Panthera Blytheae
Panthera Blytheae fills a gap in the evolution of big cats (Mauricio Anton)

Scientists have discovered the oldest big cat fossil ever found in the Tibetan Himalayas.

The skull of the Panthera blytheae represents a new species of big cat and fills a gap in the evolutionary history of species including lions, tigers and leopards.

The fossil, which is around five million years old, was discovered by a team led by Jack Tseng, from the American Museum of Natural History in New York.

DNA evidence suggests that big cats from the Pantherinae subfamily, including lions, jaguars, tigers, leopards, snow leopards, and clouded leopards, split from their nearest relatives Felinae, including cougars lynxes and the domestic cat, around 6.37 million years ago.

However, the oldest fossils of big cats were tooth fragments that date to just 3.6 million years ago. The Panthera blytheae skull found by Tseng is estimated to be between 4.1 and 5.95 million years old.

Tseng and his team found the skull on the remote border between Pakistan and China. The team found over 100 bones deposited by a river eroding out of a cliff. "It was just lodged in the middle of all that mess," Tseng said.

Snow leapord
The now-extinct species looked like a snow leopard (wiki commons)

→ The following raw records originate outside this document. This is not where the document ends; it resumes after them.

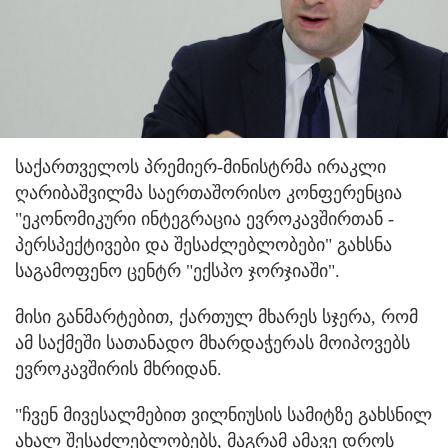
საქართველოს პრემიერ-მინისტრმა ირაკლი
ღარიბაშვილმა საერთაშორისო კონფერენცია
"ეკონომიკური ინტეგრაცია ევროკავშირთან -
პერსპექტივები და შესაძლებლობები" გახსნა
საგამოფენო ცენტრ "ექსპო ჯორჯიაში".
მისი განმარტებით, ქართულ მხარეს სჯერა, რომ
ამ საქმეში სათანადო მხარდაჭერას მოიპოვებს
ევროკავშირის მხრიდან.
"ჩვენ მივესალმებით ვილნიუსის სამიტზე გახსნილ
ახალ შესაძლებლობებს, მაგრამ ამავე დროს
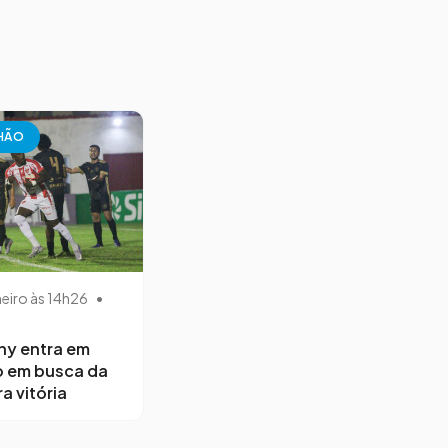
HÃO
neiro às 14h26
•
ny entra em
 em busca da
a vitória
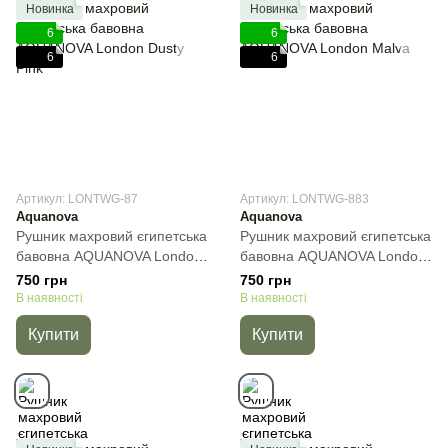
Новинка
Новинка
6
6
6
6
Артикул: LONTWG-87
Артикул: LONTWG-883
Aquanova
Aquanova
Рушник махровий єгипетська
Рушник махровий єгипетська
бавовна AQUANOVA London
бавовна AQUANOVA London
Dusty Pink, Рожевий, 30х50
Malva, Мальва, 30х50 см,
750 грн
750 грн
см, Для рук
Для рук
В наявності
В наявності
Купити
Купити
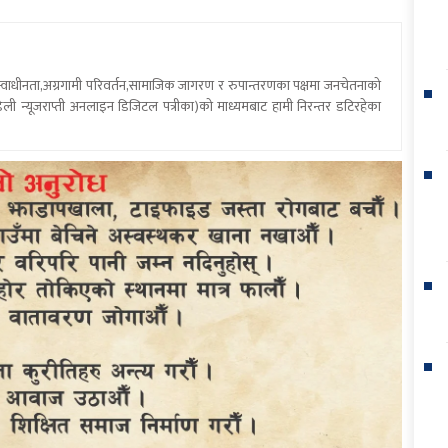
य स्वाधीनता,अग्रगामी परिवर्तन,सामाजिक जागरण र रुपान्तरणका पक्षमा जनचेतनाको
ली न्यूजराप्ती अनलाइन डिजिटल पत्रीका)को माध्यमबाट हामी निरन्तर डटिरहेका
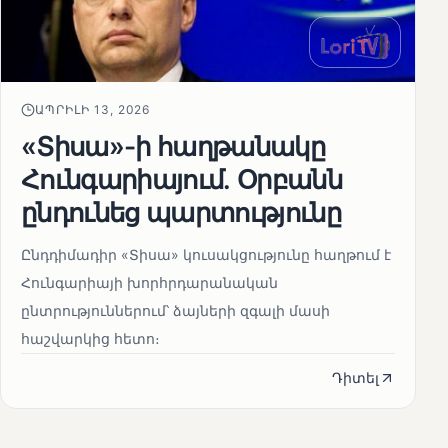
ԱՊՐԻԼԻ 13, 2026
«Տիսա»-ի հաղթանակը
Հունգարիայում․ Օրբանն
ընդունեց պարտությունը
Ընդդիմադիր «Տիսա» կուսակցությունը հաղթում է
Հունգարիայի խորհրդարանական
ընտրություններում՝ ձայների զգալի մասի
հաշվարկից հետո։
Դիտել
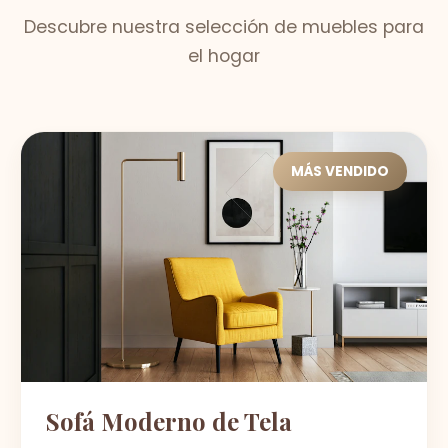
Descubre nuestra selección de muebles para
el hogar
MÁS VENDIDO
Sofá Moderno de Tela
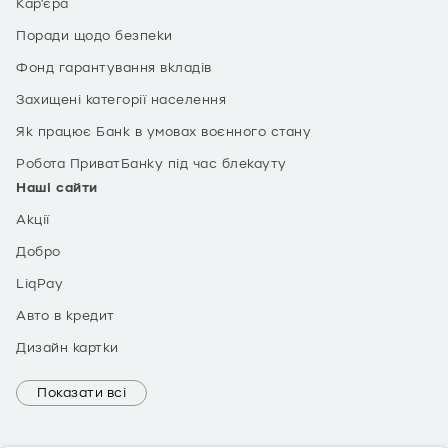
Кар’єра
Поради щодо безпеки
Фонд гарантування вкладів
Захищені категорії населення
Як працює Банк в умовах воєнного стану
Робота ПриватБанку під час блекауту
Наші сайти
Акції
Добро
LiqPay
Авто в кредит
Дизайн картки
Показати всі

They have spent the last three years analysing the skull and eventually determined it represents an entirely new species of big cat. "This find suggests that big cats have a deeper evolutionary origin than previously suspected," Tseng said.

Published in the journal of the Proceedings of the Royal Society Biological Sciences, the researchers show how the skull challenges previous beliefs about how big cat species evolved and that they came from central Asia and spread outwards.

Tseng told the BBC: "This cat is a sister of living snow leopards - it has a broad forehead and a short face. But it's a little smaller - the size of clouded leopards.

"This ties up a lot of questions we had on how these animals evolved and spread throughout the world. Biologists had hypothesised that big cats originated in Asia. But there was a division between the DNA data and the fossil record."

Commenting on the find, Zhe-Xi Luo, a vertebrate palaeontologist at the University of Chicago, told Nature: "These are beautiful fossils of great significance. They add an evolutionary root to the pantherine family tree."